Nothing but the lines from the first line of the entries through the line with "sie über Schallwellen" should appear in the answer, transcribed exactly and free of pictures.

= Data provided =
*** Begin section ***

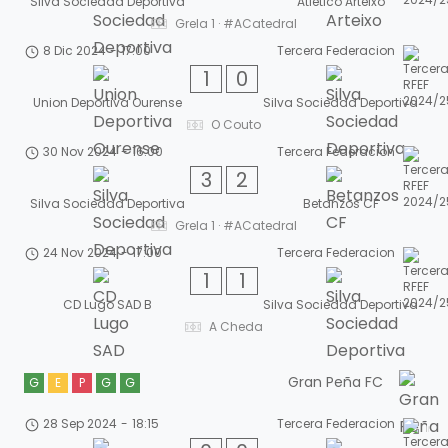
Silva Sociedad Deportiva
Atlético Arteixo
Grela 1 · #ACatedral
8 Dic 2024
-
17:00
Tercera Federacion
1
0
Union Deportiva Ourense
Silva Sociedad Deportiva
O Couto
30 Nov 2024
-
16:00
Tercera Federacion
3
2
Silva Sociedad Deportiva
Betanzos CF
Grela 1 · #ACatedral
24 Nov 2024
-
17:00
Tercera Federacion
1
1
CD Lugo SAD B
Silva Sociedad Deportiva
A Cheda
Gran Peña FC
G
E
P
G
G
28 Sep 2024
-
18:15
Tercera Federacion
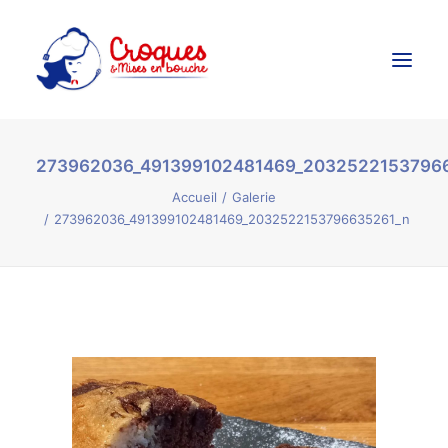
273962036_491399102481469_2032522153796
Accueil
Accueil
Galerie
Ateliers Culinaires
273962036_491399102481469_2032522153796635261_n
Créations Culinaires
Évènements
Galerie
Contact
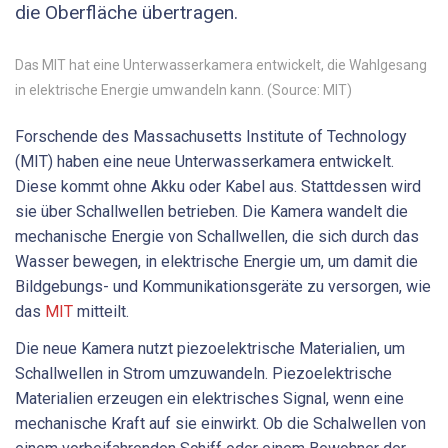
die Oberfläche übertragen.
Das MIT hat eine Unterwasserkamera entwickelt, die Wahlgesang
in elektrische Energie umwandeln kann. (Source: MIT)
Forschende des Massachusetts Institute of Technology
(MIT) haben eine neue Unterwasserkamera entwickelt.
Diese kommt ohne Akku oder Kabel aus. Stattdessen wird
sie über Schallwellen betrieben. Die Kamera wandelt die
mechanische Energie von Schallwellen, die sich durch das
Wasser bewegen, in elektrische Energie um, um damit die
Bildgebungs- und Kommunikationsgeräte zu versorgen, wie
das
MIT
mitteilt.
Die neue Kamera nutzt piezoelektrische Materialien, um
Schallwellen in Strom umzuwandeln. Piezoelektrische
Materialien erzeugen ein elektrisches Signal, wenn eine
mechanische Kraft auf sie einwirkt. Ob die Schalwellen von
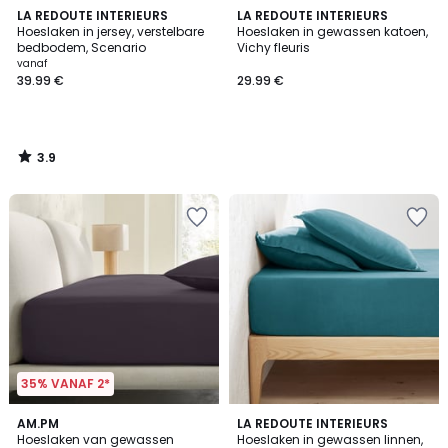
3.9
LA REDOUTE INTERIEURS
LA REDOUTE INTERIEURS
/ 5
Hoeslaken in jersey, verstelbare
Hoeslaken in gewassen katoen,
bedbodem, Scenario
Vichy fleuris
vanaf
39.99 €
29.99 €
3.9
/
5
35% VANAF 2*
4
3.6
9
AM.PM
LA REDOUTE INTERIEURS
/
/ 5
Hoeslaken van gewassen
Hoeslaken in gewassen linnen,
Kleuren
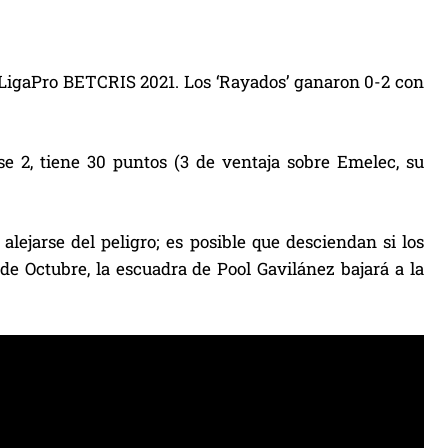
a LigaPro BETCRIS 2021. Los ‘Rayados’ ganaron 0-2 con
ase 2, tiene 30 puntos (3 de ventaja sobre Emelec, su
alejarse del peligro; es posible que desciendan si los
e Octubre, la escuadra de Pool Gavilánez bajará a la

*** End section ***

= Response to the exercise =
Silva Sociedad Deportiva
Atlético Arteixo
Grela 1 · #ACatedral
8 Dic 2024
-
17:00
Tercera Federacion
1
0
Union Deportiva Ourense
Silva Sociedad Deportiva
O Couto
30 Nov 2024
-
16:00
Tercera Federacion
3
2
Silva Sociedad Deportiva
Betanzos CF
Grela 1 · #ACatedral
24 Nov 2024
-
17:00
Tercera Federacion
1
1
CD Lugo SAD B
Silva Sociedad Deportiva
A Cheda
Gran Peña FC
G
E
P
G
G
28 Sep 2024
-
18:15
Tercera Federacion
273962036_491399102481469_2032522153796
Accueil
Accueil
Galerie
Ateliers Culinaires
273962036_491399102481469_2032522153796635261_n
Créations Culinaires
Évènements
Galerie
Contact
die Oberfläche übertragen.
Das MIT hat eine Unterwasserkamera entwickelt, die Wahlgesang
in elektrische Energie umwandeln kann. (Source: MIT)
Forschende des Massachusetts Institute of Technology
(MIT) haben eine neue Unterwasserkamera entwickelt.
Diese kommt ohne Akku oder Kabel aus. Stattdessen wird
sie über Schallwellen betrieben. Die Kamera wandelt die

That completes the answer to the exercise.